Global Meetings

GES Acquires onPeak and Travel Planners

In October, event-marketing giant GES acquired two major providers of event-housing services: onPeak, headquartered in Chicago, and New York City–based Travel Planners.

The combined business now serves clients under the name onPeak, a GES Global Company (onPeak | GES). It’s all part of a growth strategy to “become a preferred, global, full-service provider for live events,” according to GES President Steve Moster, who noted that in recent months GES has also acquired Blitz Communications, a leading AV company in the U.K. and Europe, and N200, a Netherlands-based event-registration and data-intelligence platform.

Convene spoke with Moster and onPeak | GES Executive Vice President Michael Howe several months after the announcement to learn more about how the combined business provides event organizers with one-stop service.

Customers are able to use onPeak | GES for their housing needs even if GES isn’t their official service contractor. How will the GES and onPeak teams work together to secure business for each other?

SM Our goal is to obviously provide a single, seamless solution to event organizers and corporate marketers. We believe that we’ve pulled together in our integrating the best of breeds across a lot of different disciplines like housing, registration, and event production. So our ultimate goal is to provide that single solution.

MH As we’ve progressed and as technology is the cornerstone, I think part of everything that we do — and we know technology is moving at a rapid pace — is that we want to be able to get the tools to the event organizers as well to potentially access their single account, so that I can get all of the information about their event and how the event performed, all the different analytics of their events as well. And by having those combined, that can provide additional services to those event organizers.

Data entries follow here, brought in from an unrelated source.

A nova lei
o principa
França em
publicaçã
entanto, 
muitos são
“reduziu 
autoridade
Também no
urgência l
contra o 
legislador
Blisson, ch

How do these acquisitions fit into a big-data framework?

SM Big data is obviously a trend happening in the industry today. And it’s all about how to make events more productive and grow those events in size. We believe that the combination of data streams right now is pretty fragmented across multiple providers, across multiple platforms. And one of our goals is to have a single platform much easier to interface and analyze the data coming off of events to help our clients really grow their events and become smarter as event organizers.

How are you helping show organizers get their arms around the information that comes through their housing data?

MH By being able to analyze the actual behavior of where people are booking — where they’re staying, how long they stay, what were some of the properties that were attractive, what were some of the benefits that attracted them to that property — we can better provide information back to our organizers to make better decisions for the future. What we’re trying to do is bring more people into these rooming blocks. We have heard, like everyone else in the industry hears, about poachers and the damage that they do to our businesses and also to our reputation. So by being able to analyze this information and be able to really bring more and more people to book in the block, that actually benefits everyone.

What kind of impact do you see sharing-economy players such as Airbnb having on room blocks?

MH It’s definitely an interesting area, and it’s something that we are constantly looking at — as well as how can we actually bring someone like an Airbnb to an advantage. We’re always looking at these different vehicles that are out there that could be potentially taking away some of that revenue to the hotels. It’s important to ensure that you’re providing the right inventory for those people coming to those conventions. And that goes back to the data once again — analyzing that to ensure that we do have the right properties that meet the demographics of those people trying to do the various events that we work on.

Michelle Russell

Michelle Russell is editor in chief of Convene.